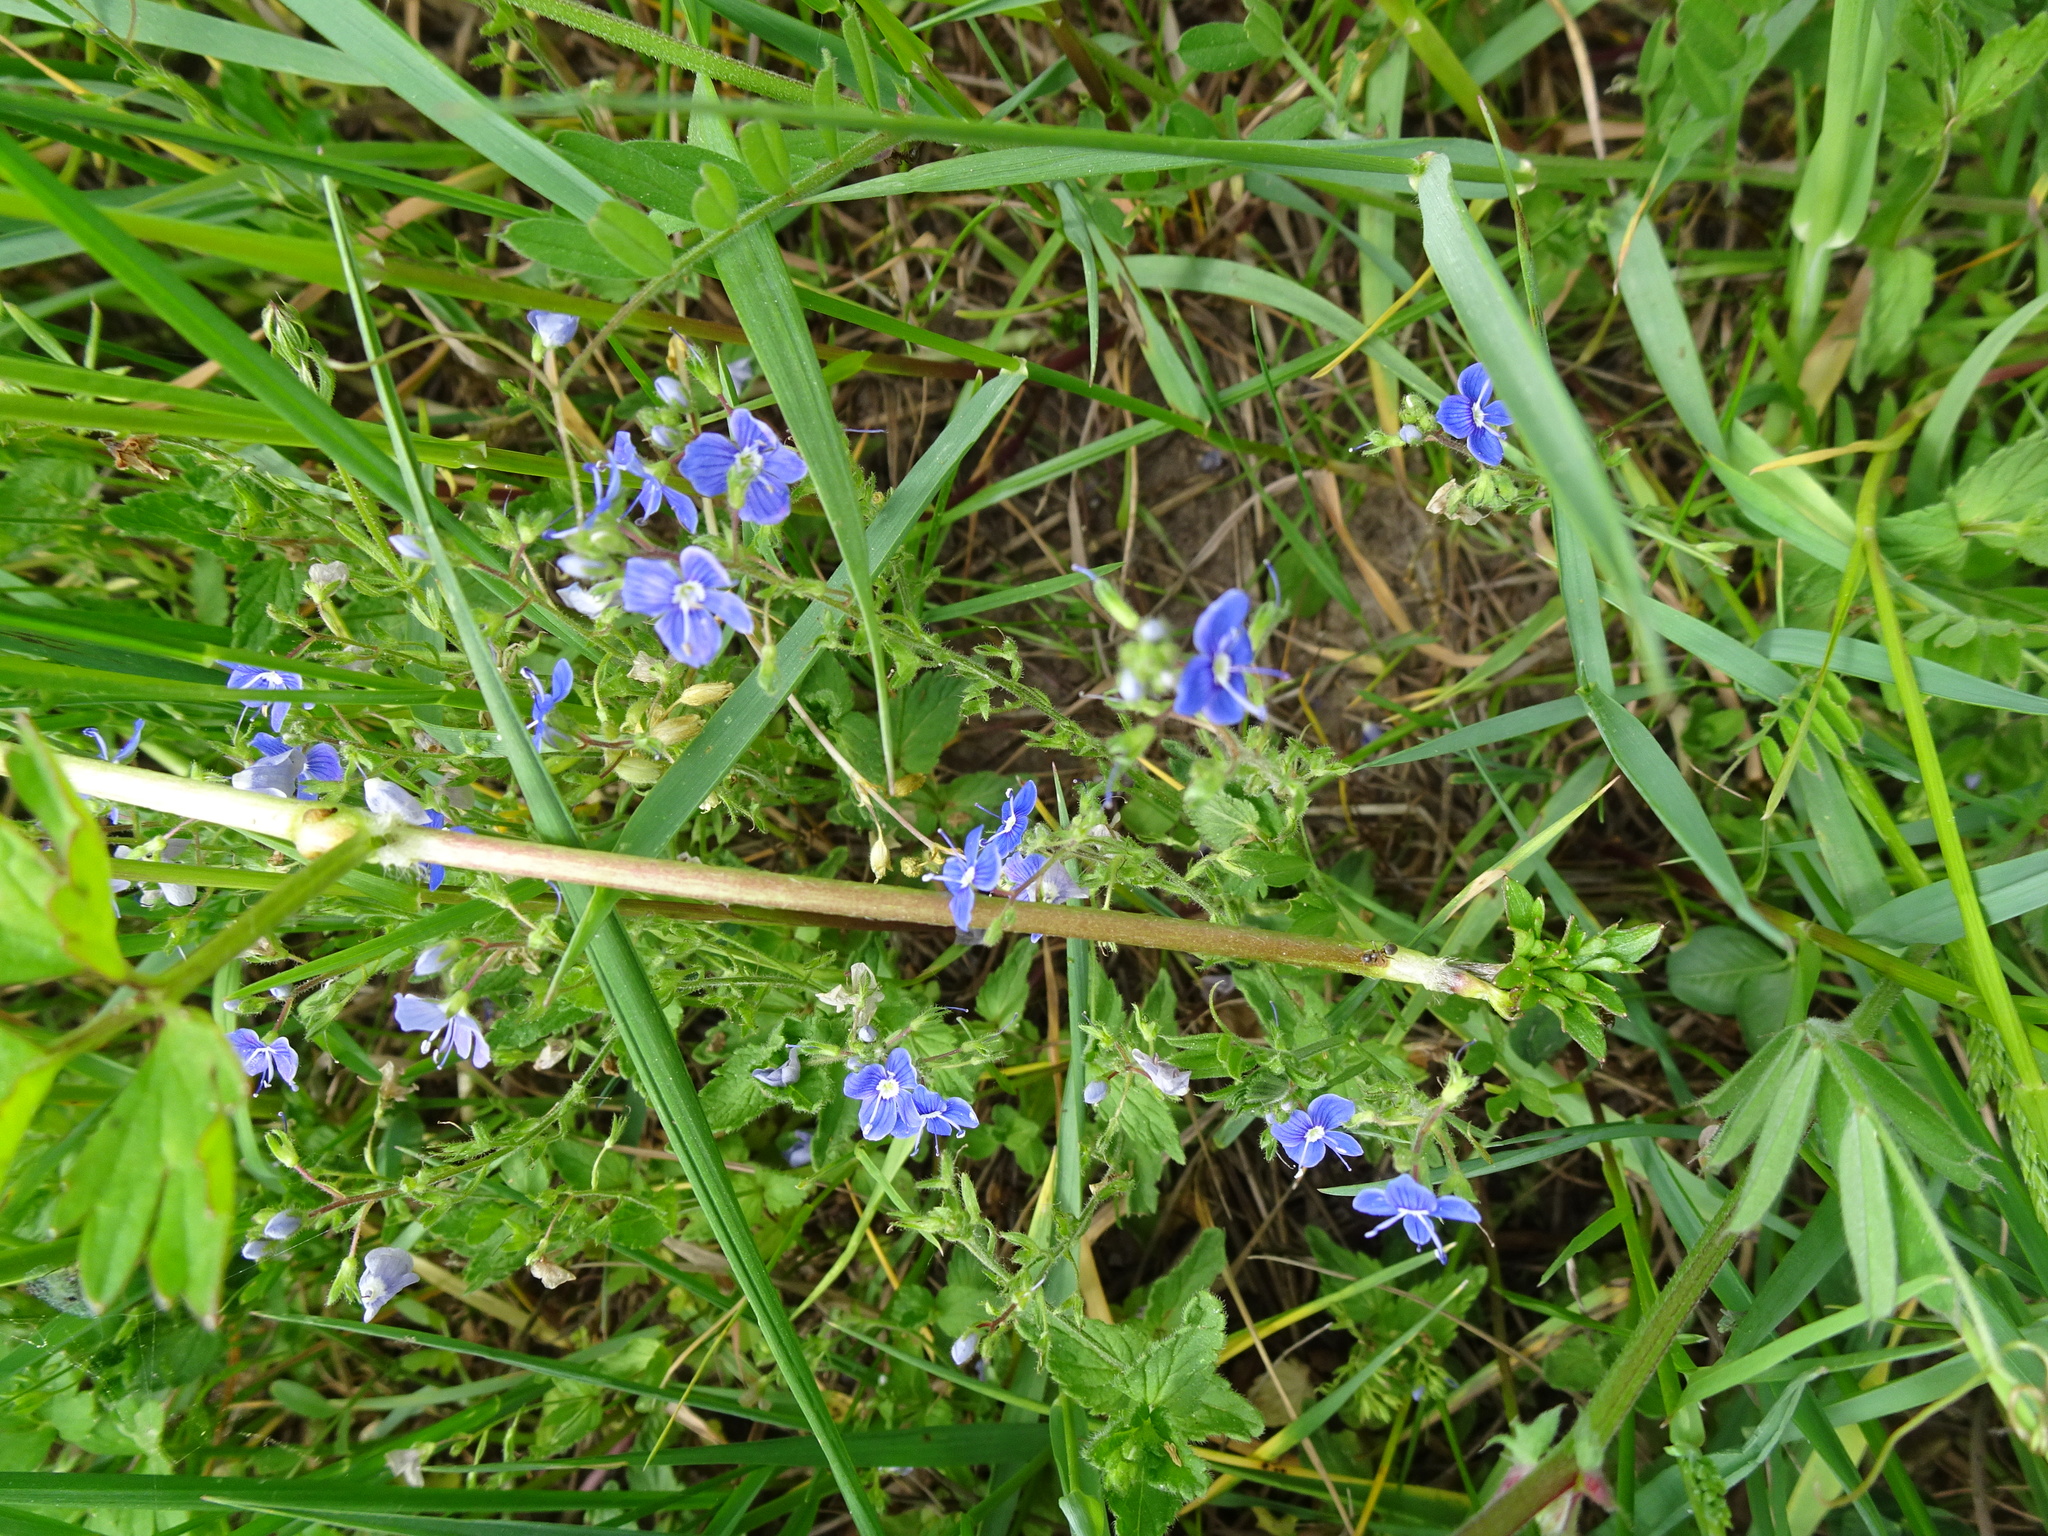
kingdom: Plantae
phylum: Tracheophyta
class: Magnoliopsida
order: Lamiales
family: Plantaginaceae
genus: Veronica
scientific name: Veronica chamaedrys
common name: Germander speedwell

◆ DESCRIPTION OF THE TASK:
Rewrite the lines of the items with "common name" changed to "vernacular name", keeping everything else the same and leaving out the pictures.

◆ EXPECTED OUTPUT:
kingdom: Plantae
phylum: Tracheophyta
class: Magnoliopsida
order: Lamiales
family: Plantaginaceae
genus: Veronica
scientific name: Veronica chamaedrys
vernacular name: Germander speedwell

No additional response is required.